→ **Exercise**: Repeat verbatim, and only, the lines of the data below, beginning at the line that contains "95: (834, 826)" and stopping after the line that contains "131: (765, 640)".
=== Dataset records ===
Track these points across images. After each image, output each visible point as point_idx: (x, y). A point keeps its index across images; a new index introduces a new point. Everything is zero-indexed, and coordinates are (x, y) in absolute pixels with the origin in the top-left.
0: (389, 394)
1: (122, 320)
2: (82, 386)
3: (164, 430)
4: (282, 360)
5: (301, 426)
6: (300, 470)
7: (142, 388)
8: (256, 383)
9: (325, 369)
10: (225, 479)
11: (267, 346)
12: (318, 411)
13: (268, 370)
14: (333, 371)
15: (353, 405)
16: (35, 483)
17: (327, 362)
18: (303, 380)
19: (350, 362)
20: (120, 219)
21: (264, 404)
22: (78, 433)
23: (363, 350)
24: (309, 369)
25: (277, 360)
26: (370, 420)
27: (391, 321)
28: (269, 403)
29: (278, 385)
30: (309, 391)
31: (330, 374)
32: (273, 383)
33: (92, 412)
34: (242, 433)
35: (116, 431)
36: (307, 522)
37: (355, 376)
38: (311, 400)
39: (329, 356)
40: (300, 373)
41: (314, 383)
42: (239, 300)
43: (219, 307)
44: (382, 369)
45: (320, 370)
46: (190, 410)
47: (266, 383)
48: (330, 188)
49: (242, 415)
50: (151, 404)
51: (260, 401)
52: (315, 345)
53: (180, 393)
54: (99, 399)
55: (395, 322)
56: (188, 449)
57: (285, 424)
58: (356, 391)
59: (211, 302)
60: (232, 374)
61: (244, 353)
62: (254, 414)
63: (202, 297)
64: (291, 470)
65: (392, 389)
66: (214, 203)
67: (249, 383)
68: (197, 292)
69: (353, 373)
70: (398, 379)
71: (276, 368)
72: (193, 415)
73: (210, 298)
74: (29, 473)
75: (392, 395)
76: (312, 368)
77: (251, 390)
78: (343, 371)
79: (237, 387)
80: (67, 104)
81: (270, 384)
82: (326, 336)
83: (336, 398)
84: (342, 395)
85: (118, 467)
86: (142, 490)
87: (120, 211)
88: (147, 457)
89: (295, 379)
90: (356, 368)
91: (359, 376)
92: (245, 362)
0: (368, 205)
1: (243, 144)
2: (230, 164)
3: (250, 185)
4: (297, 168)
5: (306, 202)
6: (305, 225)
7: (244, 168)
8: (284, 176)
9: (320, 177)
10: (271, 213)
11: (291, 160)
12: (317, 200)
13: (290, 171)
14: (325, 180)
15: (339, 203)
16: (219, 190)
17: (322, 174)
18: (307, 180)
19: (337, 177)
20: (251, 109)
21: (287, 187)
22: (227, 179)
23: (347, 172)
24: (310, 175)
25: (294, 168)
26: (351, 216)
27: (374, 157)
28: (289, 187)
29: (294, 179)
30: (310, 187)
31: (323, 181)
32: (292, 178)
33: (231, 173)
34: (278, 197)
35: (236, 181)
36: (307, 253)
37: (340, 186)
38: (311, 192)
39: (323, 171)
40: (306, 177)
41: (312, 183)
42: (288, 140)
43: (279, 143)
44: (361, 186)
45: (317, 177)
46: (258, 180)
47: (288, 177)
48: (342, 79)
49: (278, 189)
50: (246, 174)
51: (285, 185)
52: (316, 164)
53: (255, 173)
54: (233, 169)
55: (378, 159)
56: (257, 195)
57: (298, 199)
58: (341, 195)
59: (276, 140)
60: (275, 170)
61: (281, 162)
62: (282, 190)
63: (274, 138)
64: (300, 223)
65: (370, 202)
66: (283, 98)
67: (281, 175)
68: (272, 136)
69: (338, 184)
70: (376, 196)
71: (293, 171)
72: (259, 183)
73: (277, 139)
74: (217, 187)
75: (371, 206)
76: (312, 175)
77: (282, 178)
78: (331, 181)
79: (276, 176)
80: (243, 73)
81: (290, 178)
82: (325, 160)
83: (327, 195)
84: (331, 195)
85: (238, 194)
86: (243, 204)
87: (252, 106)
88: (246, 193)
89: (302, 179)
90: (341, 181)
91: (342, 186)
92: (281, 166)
===
=== Dataset records ===
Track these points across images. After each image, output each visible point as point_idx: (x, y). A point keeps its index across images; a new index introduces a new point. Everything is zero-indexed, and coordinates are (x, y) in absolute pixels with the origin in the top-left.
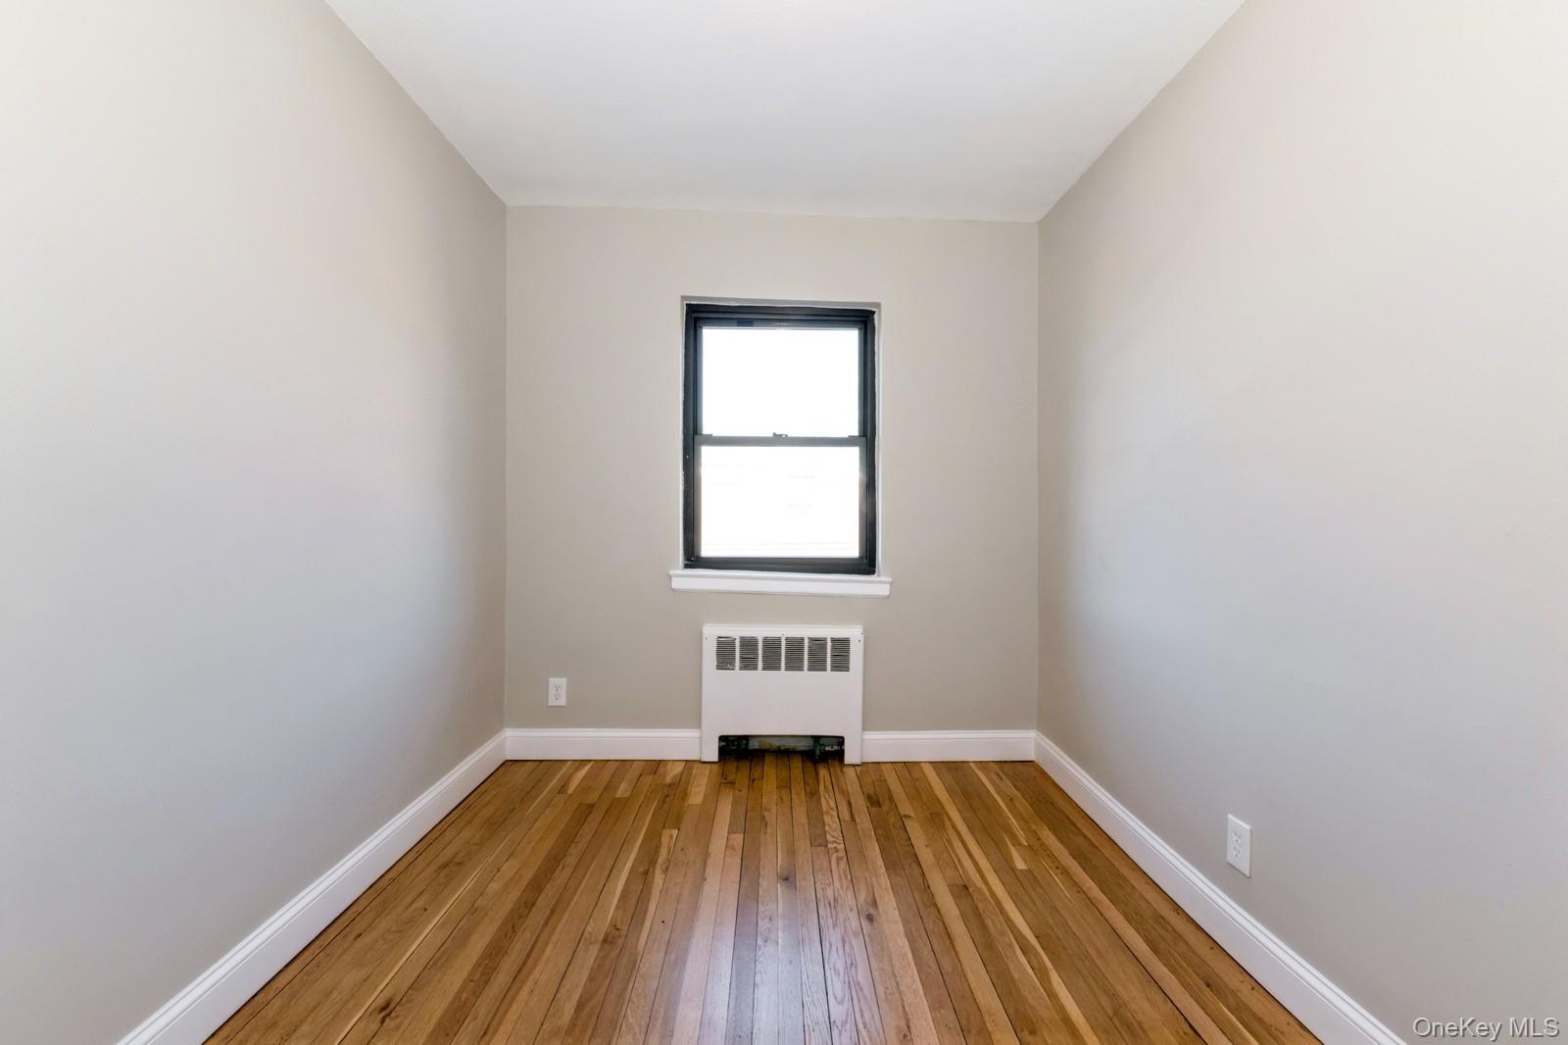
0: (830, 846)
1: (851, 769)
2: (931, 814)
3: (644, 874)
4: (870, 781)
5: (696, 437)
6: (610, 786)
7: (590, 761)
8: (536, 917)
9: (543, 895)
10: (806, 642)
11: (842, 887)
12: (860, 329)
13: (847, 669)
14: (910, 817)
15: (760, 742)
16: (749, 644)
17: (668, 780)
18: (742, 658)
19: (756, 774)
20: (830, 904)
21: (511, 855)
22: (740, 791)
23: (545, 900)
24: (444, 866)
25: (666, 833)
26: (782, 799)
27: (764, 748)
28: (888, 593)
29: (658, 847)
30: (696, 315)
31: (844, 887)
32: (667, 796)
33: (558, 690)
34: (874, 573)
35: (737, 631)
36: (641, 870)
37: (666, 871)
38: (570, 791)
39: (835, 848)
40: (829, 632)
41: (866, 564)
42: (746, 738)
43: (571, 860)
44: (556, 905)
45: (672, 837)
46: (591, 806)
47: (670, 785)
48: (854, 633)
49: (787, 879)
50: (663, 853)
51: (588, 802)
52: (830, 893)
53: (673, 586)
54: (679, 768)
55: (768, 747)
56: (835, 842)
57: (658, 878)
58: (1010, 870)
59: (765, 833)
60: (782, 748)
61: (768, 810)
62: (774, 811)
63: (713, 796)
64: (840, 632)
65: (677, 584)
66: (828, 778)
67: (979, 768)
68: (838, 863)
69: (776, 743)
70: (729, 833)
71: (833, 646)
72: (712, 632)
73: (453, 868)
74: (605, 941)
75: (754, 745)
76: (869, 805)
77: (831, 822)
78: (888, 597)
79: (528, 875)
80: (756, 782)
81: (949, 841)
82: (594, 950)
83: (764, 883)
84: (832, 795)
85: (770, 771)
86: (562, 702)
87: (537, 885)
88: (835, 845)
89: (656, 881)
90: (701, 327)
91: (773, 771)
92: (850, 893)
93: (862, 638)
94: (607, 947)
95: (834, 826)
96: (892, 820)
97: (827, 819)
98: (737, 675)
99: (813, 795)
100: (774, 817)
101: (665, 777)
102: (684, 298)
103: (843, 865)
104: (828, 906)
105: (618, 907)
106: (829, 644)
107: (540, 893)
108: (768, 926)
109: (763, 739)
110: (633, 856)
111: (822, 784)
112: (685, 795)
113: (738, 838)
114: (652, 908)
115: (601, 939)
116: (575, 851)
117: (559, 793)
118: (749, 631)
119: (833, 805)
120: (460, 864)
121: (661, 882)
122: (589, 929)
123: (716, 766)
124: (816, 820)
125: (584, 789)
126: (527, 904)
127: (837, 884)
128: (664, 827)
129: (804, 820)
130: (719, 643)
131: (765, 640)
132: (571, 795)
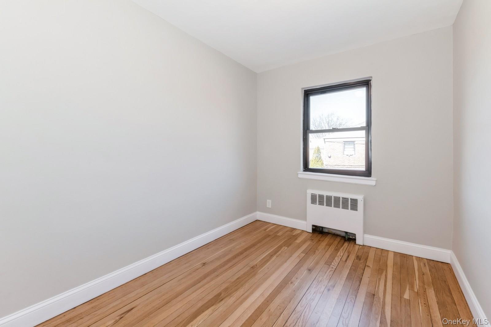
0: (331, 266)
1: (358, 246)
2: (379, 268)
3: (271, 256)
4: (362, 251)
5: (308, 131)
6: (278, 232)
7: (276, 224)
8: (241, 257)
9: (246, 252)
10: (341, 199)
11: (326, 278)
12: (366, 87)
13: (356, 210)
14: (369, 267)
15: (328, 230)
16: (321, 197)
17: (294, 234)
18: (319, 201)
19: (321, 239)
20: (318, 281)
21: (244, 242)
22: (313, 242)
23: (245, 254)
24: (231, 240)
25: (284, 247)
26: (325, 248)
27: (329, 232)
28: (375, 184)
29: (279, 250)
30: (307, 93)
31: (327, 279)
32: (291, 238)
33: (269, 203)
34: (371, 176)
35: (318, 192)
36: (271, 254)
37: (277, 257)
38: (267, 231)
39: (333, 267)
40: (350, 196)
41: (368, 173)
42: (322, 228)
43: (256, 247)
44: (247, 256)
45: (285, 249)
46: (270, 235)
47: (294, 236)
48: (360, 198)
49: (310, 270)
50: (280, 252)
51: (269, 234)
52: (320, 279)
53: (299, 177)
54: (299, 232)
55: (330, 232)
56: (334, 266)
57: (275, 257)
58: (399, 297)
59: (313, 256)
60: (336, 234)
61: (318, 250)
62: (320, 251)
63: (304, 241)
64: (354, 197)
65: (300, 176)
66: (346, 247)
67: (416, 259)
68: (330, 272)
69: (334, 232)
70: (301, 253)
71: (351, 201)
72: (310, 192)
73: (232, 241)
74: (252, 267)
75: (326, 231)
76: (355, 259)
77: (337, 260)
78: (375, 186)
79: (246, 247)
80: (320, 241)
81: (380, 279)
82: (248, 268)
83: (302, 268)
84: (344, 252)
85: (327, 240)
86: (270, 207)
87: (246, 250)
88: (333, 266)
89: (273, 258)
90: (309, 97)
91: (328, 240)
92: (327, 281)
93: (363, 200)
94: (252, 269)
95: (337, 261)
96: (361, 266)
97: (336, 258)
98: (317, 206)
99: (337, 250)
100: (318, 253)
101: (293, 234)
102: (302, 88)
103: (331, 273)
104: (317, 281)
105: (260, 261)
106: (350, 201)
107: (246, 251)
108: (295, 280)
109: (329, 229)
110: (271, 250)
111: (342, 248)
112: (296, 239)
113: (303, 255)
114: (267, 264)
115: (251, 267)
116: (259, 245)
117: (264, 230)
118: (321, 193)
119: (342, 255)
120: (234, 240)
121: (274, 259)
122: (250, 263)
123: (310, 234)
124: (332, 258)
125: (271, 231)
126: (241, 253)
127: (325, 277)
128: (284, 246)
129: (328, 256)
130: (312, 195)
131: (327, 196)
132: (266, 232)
===
→ **Expected answer**:
95: (834, 826)
96: (892, 820)
97: (827, 819)
98: (737, 675)
99: (813, 795)
100: (774, 817)
101: (665, 777)
102: (684, 298)
103: (843, 865)
104: (828, 906)
105: (618, 907)
106: (829, 644)
107: (540, 893)
108: (768, 926)
109: (763, 739)
110: (633, 856)
111: (822, 784)
112: (685, 795)
113: (738, 838)
114: (652, 908)
115: (601, 939)
116: (575, 851)
117: (559, 793)
118: (749, 631)
119: (833, 805)
120: (460, 864)
121: (661, 882)
122: (589, 929)
123: (716, 766)
124: (816, 820)
125: (584, 789)
126: (527, 904)
127: (837, 884)
128: (664, 827)
129: (804, 820)
130: (719, 643)
131: (765, 640)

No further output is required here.